Two Angles to Sustainable Pace

At the Scrum User Group South Africa meeting last night Marius de Beer did a really good talk about Software Development Practices.  It’s been a long while since I saw anyone attempt to draw so much from such widely spread corners of wisdom.  In one slide Marius mentioned the practice of Sustainable Pace.  Many take the view that this is about cutting back on working overtime and that it supports the principles of energised work, and work-life balance.  Marius did make the same point, and it is correct.
But there is another angle to Sustainable Pace.  As a developer, you need to build a rhythm, or flow.  It’s a cadence that you establish as you are writing code.  It’s a cadence that TDD helps you establish itself.  This cadence is also sustainable pace.  And one thing that kills this cadence and your pace in a flash is a mid-stream meeting.

In the panel discussion afterwards, there was a question at the end regarding ways to reduce the number of meetings which I just glossed over.  If you schedule meetings with developers for only the first hour in the morning, you not only reduce the number of meetings but, also, you don’t destroy the sustainable pace built up from the morning.

So, don’t think about pace as just working 7 hours a day, it’s about what you do in the 7 hours that matters.  Get the rhythm going and be anal about things that can kill your flow mid-stream; especially meetings.

6 thoughts on “Two Angles to Sustainable Pace

  1. I like the idea – though it doesn’t work so well when the team starts the day at different times – for some the 1 hour meeting will fall well into their work day.
    I try and do meetings every week on the same day. So team X knows that Wednesday from 10 to 1 they have a meeting – usually a few, and its important they attend. I also try my best to minimize meeting time. Just because the room is booked for an hour doesn’t mean we have to sit there for an hour 🙂

    • Hi Sam
      Sure, it can get more complicated with teams starting at different times, but the key point is that developers need uninterrupted time to establish a rhythm which leads to a sustainable pace. So, I’d still try to optimise this by shifting meetings involving developers to the beginning of their day, regardless of the time they start.

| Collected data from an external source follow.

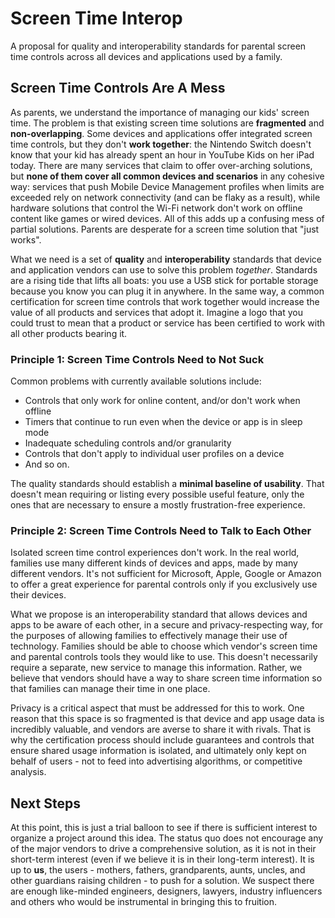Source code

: # Screen Time Interop
A proposal for quality and interoperability standards for parental screen time controls across all devices and applications used by a family.

## Screen Time Controls Are A Mess

As parents, we understand the importance of managing our kids' screen time. The problem is that existing screen time solutions are **fragmented** and **non-overlapping**. Some devices and applications offer integrated screen time controls, but they don't **work together**: the Nintendo Switch doesn't know that your kid has already spent an hour in YouTube Kids on her iPad today. There are many services that claim to offer over-arching solutions, but **none of them cover all common devices and scenarios** in any cohesive way: services that push Mobile Device Management profiles when limits are exceeded rely on network connectivity (and can be flaky as a result), while hardware solutions that control the Wi-Fi network don't work on offline content like games or wired devices. All of this adds up a confusing mess of partial solutions. Parents are desperate for a screen time solution that "just works".

What we need is a set of **quality** and **interoperability** standards that device and application vendors can use to solve this problem *together*. Standards are a rising tide that lifts all boats: you use a USB stick for portable storage because you know you can plug it in anywhere. In the same way, a common certification for screen time controls that work together would increase the value of all products and services that adopt it. Imagine a logo that you could trust to mean that a product or service has been certified to work with all other products bearing it.

### Principle 1: Screen Time Controls Need to Not Suck

Common problems with currently available solutions include:

- Controls that only work for online content, and/or don't work when offline
- Timers that continue to run even when the device or app is in sleep mode
- Inadequate scheduling controls and/or granularity
- Controls that don't apply to individual user profiles on a device
- And so on.

The quality standards should establish a **minimal baseline of usability**. That doesn't mean requiring or listing every possible useful feature, only the ones that are necessary to ensure a mostly frustration-free experience.

### Principle 2: Screen Time Controls Need to Talk to Each Other

Isolated screen time control experiences don't work. In the real world, families use many different kinds of devices and apps, made by many different vendors. It's not sufficient for Microsoft, Apple, Google or Amazon to offer a great experience for parental controls only if you exclusively use their devices.

What we propose is an interoperability standard that allows devices and apps to be aware of each other, in a secure and privacy-respecting way, for the purposes of allowing families to effectively manage their use of technology. Families should be able to choose which vendor's screen time and parental controls tools they would like to use. This doesn't necessarily require a separate, new service to manage this information. Rather, we believe that vendors should have a way to share screen time information so that families can manage their time in one place.

Privacy is a critical aspect that must be addressed for this to work. One reason that this space is so fragmented is that device and app usage data is incredibly valuable, and vendors are averse to share it with rivals. That is why the certification process should include guarantees and controls that ensure shared usage information is isolated, and ultimately only kept on behalf of users - not to feed into advertising algorithms, or competitive analysis.

## Next Steps

At this point, this is just a trial balloon to see if there is sufficient interest to organize a project around this idea. The status quo does not encourage any of the major vendors to drive a comprehensive solution, as it is not in their short-term interest (even if we believe it is in their long-term interest). It is up to **us**, the users - mothers, fathers, grandparents, aunts, uncles, and other guardians raising children - to push for a solution. We suspect there are enough like-minded engineers, designers, lawyers, industry influencers and others who would be instrumental in bringing this to fruition.

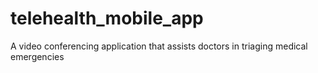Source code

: # telehealth_mobile_app
A video conferencing application that assists doctors in triaging medical emergencies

  2. I tend to agree with Aslam. What really affected my thinking on the topic of meetings was this post from Paul Graham:
    http://www.paulgraham.com/makersschedule.html
    In particular:
    “I find one meeting can sometimes affect a whole day. A meeting commonly blows at least half a day, by breaking up a morning or afternoon. But in addition there’s sometimes a cascading effect. If I know the afternoon is going to be broken up, I’m slightly less likely to start something ambitious in the morning. I know this may sound oversensitive, but if you’re a maker, think of your own case. Don’t your spirits rise at the thought of having an entire day free to work, with no appointments at all?”

  3. And then I had this other thought; so what you’re saying Aslam, that flow is good if you’re a developer, but not if you’re a business person demanding value? 😛

    • Hey Carlo,
      Very funny. But don’t confuse the “developer flow” with the Kanban flow. Flow is not fractal in nature. Developer flow is all rhythm that you establish while coding. It’s not about cycle times, etc. It’s about a cadence that comes from TDD, mostly.

  4. At InnerWorkings we had a fairly flexi time. People could arrive in the morning between 8:00 and 9:30 (traffic in Dublin can be bad) As a consequence, we established daily standup meetings at 9:35 sharp. 15 minutes or less, of course. That established a true cadence and cut down a lot of waste (people can go on a tangent for too long otherwise).Sometimes, those meetings would lead to quick “let’s discuss it offline” with quick brainstorming with the people involved. No extra ceremony, no “agendas”, emphasis on delivering value rather than activities.